-- To do --
I need the number of lines in the data that contain the word "source", and nothing beyond it.

-- Supplied records --
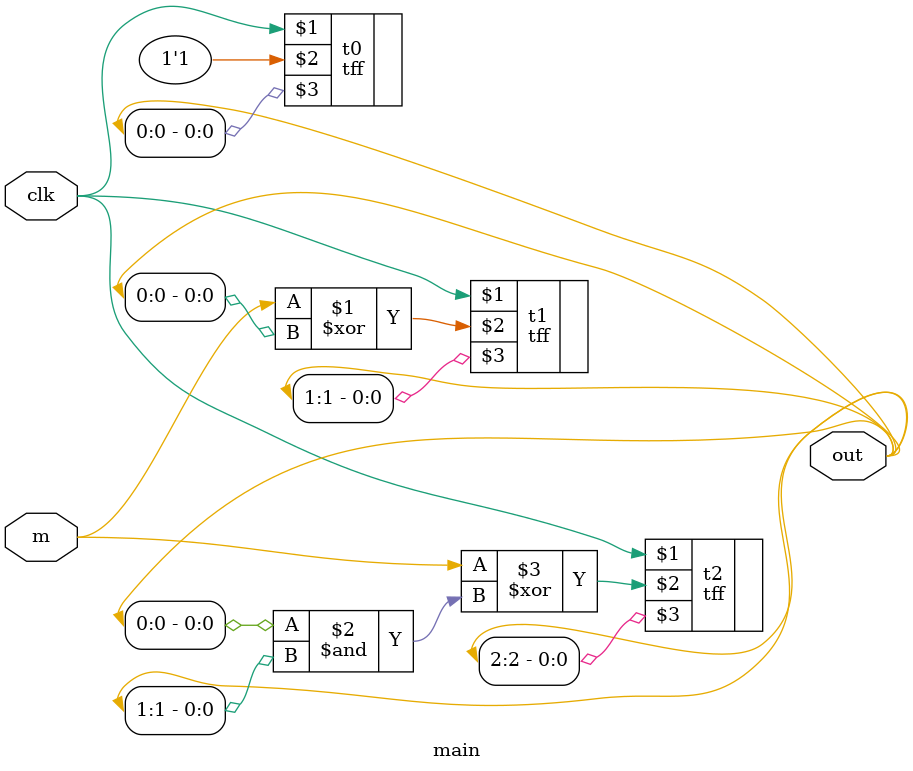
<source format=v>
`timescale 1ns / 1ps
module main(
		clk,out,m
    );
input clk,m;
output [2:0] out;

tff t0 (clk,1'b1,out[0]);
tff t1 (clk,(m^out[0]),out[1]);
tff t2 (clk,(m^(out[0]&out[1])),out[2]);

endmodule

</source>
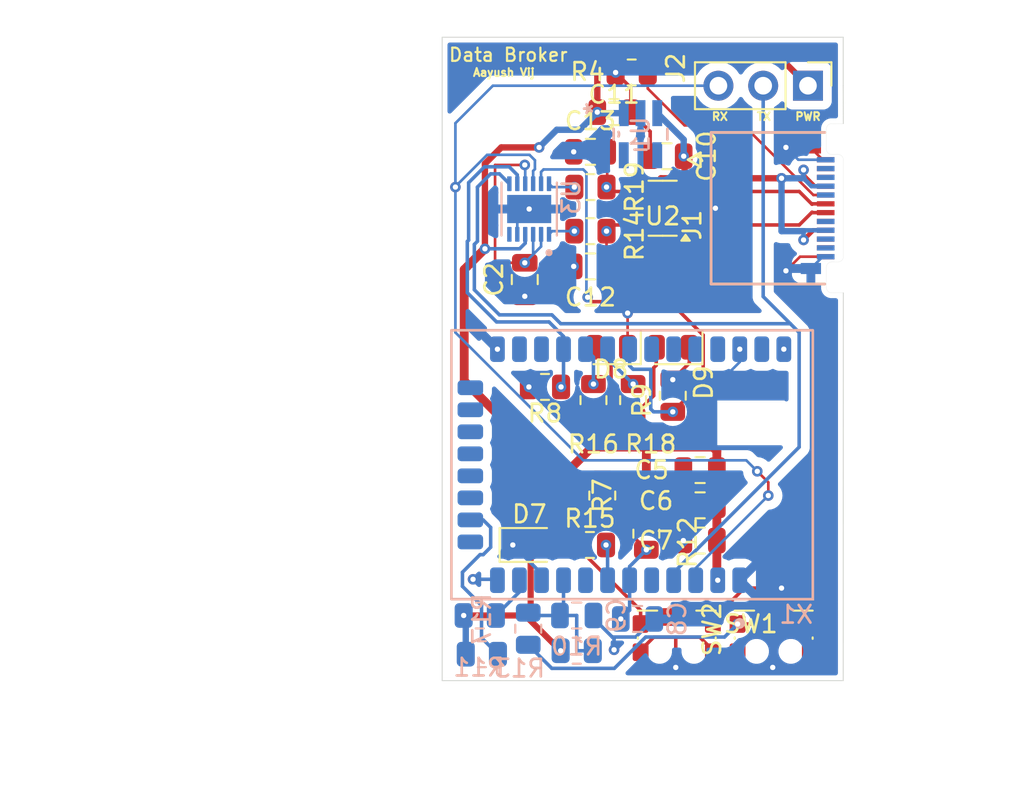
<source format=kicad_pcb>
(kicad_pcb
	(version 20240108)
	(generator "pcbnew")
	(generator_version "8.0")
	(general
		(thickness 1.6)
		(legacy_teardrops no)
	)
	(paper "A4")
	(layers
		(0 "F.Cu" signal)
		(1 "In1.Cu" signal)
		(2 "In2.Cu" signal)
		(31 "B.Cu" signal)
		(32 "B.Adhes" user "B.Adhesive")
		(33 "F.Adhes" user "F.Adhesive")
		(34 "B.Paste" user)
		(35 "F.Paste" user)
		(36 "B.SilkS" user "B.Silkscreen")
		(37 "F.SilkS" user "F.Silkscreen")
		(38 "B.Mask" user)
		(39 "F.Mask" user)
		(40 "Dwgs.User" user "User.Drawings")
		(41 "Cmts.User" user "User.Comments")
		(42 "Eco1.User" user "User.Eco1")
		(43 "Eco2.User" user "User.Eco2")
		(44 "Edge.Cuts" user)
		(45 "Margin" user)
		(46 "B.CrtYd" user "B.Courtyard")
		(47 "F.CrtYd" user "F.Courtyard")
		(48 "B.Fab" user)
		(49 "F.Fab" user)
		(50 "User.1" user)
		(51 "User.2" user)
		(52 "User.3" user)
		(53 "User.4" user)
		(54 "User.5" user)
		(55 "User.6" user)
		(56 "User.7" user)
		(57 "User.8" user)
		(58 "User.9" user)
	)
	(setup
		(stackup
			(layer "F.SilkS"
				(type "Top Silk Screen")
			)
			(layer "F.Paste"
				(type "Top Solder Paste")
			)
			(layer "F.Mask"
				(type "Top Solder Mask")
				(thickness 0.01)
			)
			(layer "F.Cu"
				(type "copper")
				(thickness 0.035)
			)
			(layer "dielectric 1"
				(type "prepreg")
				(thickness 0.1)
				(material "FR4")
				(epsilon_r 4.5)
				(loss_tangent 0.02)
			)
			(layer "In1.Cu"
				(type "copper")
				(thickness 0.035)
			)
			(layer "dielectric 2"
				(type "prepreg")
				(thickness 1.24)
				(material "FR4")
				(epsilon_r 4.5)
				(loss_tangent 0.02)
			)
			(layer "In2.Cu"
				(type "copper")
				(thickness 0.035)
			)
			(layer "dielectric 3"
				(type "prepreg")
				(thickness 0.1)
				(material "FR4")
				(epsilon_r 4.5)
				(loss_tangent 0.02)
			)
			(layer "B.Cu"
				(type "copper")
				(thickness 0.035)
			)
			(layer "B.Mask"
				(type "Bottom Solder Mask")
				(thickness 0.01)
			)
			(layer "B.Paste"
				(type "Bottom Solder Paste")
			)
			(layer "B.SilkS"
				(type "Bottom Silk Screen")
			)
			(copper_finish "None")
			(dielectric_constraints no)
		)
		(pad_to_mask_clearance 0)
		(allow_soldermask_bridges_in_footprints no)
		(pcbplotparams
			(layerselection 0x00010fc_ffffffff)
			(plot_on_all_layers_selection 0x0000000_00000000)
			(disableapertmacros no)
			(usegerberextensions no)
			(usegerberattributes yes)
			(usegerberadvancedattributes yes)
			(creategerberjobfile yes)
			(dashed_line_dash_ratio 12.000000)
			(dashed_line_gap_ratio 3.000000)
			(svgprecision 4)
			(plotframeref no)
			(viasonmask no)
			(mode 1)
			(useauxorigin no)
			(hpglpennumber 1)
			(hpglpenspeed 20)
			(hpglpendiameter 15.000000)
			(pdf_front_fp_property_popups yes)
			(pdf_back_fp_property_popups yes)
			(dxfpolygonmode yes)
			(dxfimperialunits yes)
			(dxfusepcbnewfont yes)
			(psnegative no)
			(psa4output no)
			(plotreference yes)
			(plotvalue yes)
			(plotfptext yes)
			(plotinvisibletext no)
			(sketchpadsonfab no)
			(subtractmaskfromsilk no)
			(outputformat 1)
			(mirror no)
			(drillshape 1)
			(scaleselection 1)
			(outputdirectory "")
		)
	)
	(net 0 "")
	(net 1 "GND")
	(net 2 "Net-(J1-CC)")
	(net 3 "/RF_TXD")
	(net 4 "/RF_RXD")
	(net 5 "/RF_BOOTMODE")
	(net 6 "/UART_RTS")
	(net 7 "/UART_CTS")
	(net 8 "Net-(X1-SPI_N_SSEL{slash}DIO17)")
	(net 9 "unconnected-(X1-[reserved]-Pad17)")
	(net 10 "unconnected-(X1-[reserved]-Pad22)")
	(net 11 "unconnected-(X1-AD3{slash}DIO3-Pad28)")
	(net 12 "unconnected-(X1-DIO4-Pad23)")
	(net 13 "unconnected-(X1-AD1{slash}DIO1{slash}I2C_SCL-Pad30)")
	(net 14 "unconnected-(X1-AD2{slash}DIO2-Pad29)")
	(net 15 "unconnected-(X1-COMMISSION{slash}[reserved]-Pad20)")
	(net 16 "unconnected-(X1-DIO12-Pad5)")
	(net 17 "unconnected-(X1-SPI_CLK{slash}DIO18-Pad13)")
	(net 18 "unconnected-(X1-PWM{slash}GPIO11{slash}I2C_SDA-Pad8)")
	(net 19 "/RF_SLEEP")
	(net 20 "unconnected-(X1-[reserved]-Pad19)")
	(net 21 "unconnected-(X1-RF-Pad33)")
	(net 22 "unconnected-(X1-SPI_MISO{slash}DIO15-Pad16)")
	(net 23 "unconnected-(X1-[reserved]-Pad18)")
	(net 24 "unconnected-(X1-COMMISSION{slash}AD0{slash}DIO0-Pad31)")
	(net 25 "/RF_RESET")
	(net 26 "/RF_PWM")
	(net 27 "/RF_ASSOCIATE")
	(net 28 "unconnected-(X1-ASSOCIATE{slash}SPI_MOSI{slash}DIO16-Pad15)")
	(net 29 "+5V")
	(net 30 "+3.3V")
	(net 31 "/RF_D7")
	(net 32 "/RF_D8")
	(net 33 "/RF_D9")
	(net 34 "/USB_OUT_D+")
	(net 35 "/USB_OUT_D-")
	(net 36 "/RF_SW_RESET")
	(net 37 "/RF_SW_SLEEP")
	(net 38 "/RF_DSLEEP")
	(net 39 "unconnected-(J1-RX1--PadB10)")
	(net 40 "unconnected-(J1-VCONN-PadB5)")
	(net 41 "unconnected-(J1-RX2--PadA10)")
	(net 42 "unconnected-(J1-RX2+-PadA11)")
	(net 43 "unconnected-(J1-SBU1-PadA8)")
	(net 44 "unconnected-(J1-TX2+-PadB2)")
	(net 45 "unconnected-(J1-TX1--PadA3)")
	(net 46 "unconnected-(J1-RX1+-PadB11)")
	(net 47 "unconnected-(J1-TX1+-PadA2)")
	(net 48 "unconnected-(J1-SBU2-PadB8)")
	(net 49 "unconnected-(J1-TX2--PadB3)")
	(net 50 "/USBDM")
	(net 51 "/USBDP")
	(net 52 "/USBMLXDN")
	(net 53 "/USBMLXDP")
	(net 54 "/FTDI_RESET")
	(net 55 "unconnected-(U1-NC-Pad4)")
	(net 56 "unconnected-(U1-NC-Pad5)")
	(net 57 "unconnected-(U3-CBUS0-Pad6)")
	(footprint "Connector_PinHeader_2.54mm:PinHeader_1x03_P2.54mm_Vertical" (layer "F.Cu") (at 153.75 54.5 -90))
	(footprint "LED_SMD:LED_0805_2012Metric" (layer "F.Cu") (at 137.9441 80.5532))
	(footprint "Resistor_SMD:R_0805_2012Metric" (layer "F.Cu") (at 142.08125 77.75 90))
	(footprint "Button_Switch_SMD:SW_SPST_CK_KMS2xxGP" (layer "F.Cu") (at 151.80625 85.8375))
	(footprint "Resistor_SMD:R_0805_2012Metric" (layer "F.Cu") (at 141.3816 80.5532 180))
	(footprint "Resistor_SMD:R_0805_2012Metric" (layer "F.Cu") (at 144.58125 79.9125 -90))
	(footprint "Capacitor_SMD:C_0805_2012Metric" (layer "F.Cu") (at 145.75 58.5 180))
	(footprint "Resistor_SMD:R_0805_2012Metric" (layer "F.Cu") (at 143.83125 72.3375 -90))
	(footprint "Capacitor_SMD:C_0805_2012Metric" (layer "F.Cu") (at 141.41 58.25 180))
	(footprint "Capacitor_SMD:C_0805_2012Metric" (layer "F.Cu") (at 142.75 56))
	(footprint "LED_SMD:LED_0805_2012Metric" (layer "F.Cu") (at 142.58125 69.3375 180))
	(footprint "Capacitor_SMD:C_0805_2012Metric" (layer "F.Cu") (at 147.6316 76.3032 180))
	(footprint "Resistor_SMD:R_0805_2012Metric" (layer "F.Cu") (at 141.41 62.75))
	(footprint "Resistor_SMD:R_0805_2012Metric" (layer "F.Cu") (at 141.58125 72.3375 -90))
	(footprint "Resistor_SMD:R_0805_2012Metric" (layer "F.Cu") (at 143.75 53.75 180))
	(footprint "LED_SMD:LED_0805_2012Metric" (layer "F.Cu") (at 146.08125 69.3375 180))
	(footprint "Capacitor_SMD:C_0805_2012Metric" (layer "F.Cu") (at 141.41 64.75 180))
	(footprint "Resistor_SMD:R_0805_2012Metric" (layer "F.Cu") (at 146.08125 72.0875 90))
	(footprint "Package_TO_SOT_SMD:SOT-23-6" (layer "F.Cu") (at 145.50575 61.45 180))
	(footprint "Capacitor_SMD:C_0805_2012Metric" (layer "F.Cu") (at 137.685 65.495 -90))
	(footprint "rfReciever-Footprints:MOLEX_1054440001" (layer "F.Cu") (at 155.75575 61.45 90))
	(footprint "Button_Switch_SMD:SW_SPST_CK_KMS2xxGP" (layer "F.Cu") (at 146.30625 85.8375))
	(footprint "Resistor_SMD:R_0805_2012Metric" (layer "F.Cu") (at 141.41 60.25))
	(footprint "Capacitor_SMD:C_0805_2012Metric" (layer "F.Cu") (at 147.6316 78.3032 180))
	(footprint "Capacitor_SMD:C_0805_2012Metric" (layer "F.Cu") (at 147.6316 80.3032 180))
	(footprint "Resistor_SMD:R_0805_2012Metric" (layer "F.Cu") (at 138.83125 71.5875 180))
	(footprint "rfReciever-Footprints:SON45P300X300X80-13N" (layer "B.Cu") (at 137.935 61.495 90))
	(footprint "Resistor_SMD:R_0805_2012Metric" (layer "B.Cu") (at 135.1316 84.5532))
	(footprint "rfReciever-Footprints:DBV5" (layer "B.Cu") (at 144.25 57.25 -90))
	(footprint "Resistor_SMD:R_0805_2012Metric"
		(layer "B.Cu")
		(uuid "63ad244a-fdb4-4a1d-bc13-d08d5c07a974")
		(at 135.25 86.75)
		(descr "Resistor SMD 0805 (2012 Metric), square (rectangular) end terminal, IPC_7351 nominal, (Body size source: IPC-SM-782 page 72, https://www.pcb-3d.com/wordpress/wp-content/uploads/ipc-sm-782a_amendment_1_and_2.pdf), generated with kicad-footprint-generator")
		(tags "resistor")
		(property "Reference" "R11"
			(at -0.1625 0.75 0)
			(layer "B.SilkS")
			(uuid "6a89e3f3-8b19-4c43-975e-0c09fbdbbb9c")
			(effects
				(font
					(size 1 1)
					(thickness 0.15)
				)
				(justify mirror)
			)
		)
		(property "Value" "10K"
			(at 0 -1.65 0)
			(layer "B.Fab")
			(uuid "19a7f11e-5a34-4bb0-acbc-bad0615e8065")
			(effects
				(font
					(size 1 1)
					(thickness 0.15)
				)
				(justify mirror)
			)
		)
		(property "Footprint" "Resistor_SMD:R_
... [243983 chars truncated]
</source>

-- Expected answer --
5